Senators accused of ‘ignorance’ and ‘cherry-picking’ over science of water management

Clashes between Australian senators and leading research scientists at a Senate inquiry into water management and the Great Barrier Reef have culminated in a split report.

The Senate inquiry, held earlier this year, examined quality assurance processes around farm water runoff and how it affected the reef. Declining water quality due to farming has been blamed for difficulty in reef recovery from bleaching events.

But the hearings highlighted major differences in points of view, with researchers hotly defending their work and one leading scientist accusing a senator of “ignorance” of science.

A report released on 8 October by the Senate Rural and Regional Affairs and Transport References Committee recommends further research into the effects of farming runoff on the reef. It says a “water quality forum” should be set up to include the Australian and Queensland governments, reef science research bodies, agriculturalists and natural resource management bodies. It concludes that farming is having a negative impact on the reef.

But a dissenting report from coalition senators said that “the scientific community are not communicating with primary producers in relation to on‑farm activities. There has been no opportunity for producers to communicate their observations to the science community.” The dissenting report noted evidence that only 3.3 per cent of the reef was affected by runoff.

The coalition’s dissenting report said there was considerable uncertainty about factors affecting the reef, causing governments to focus on “the variables that can be influenced”, but “the lack of scientific certainty should not be disproportionately borne by farmers”.

In notes to the Senate committee report, the Australian Greens said they had “opposed this inquiry from the outset on the grounds that it was an unwarranted attack on the science and the scientists” working on water quality.

Labor senator Kim Carr told the inquiry that the amount spent on water-related research in Australia had dropped from A$85 million to about A$15m between 2009 and 2017. 

Ove Hoegh-Guldberg, deputy director of the Australian Research Council’s Centre for Excellence in Coral Reef Studies, accused One Nation senator Malcolm Roberts of “cherry-picking” information during the hearings in an attempt to discredit reef research.
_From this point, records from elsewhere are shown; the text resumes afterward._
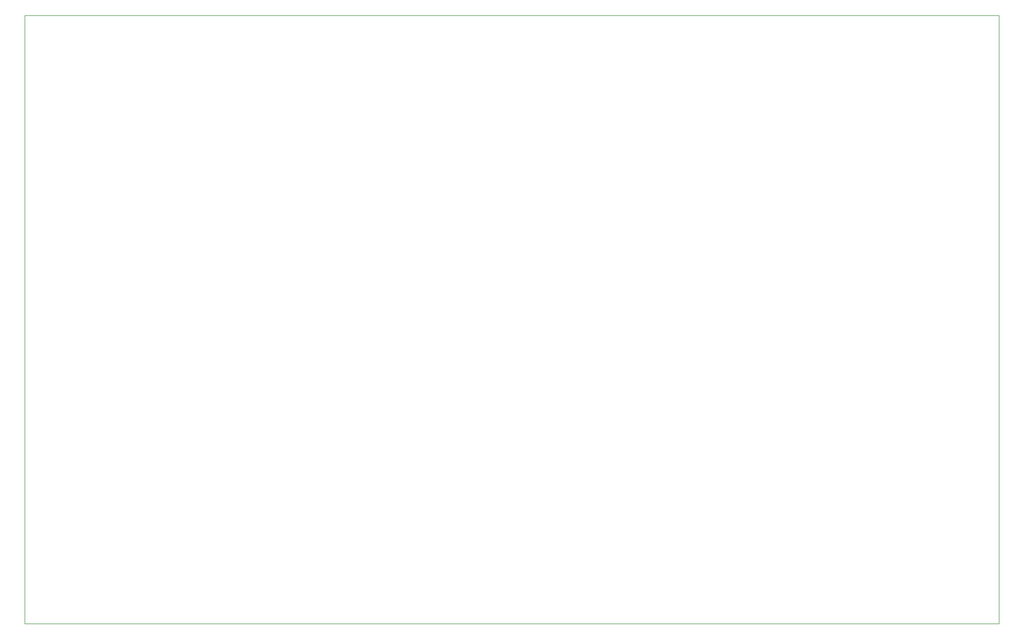
<source format=gbr>
%TF.GenerationSoftware,KiCad,Pcbnew,7.0.9*%
%TF.CreationDate,2024-01-17T08:58:22+01:00*%
%TF.ProjectId,DC Electronic Load,44432045-6c65-4637-9472-6f6e6963204c,rev?*%
%TF.SameCoordinates,Original*%
%TF.FileFunction,Profile,NP*%
%FSLAX46Y46*%
G04 Gerber Fmt 4.6, Leading zero omitted, Abs format (unit mm)*
G04 Created by KiCad (PCBNEW 7.0.9) date 2024-01-17 08:58:22*
%MOMM*%
%LPD*%
G01*
G04 APERTURE LIST*
%TA.AperFunction,Profile*%
%ADD10C,0.100000*%
%TD*%
G04 APERTURE END LIST*
D10*
X64770000Y-31002500D02*
X225425000Y-31002500D01*
X225425000Y-131332500D01*
X64770000Y-131332500D01*
X64770000Y-31002500D01*
M02*

</source>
Hoegh-Guldberg said “this type of bias illustrates a profound ignorance of the scientific process, as well as a worrying disregard for Senate inquiries that should be solely directed at the objective search for evidence and truth”. 

The effects of carbon dioxide levels and acidification of sea water on the behaviour of fish were disputed at the hearings. Roberts quoted research that he said “100 per cent” proved the position of researchers at James Cook University to be wrong.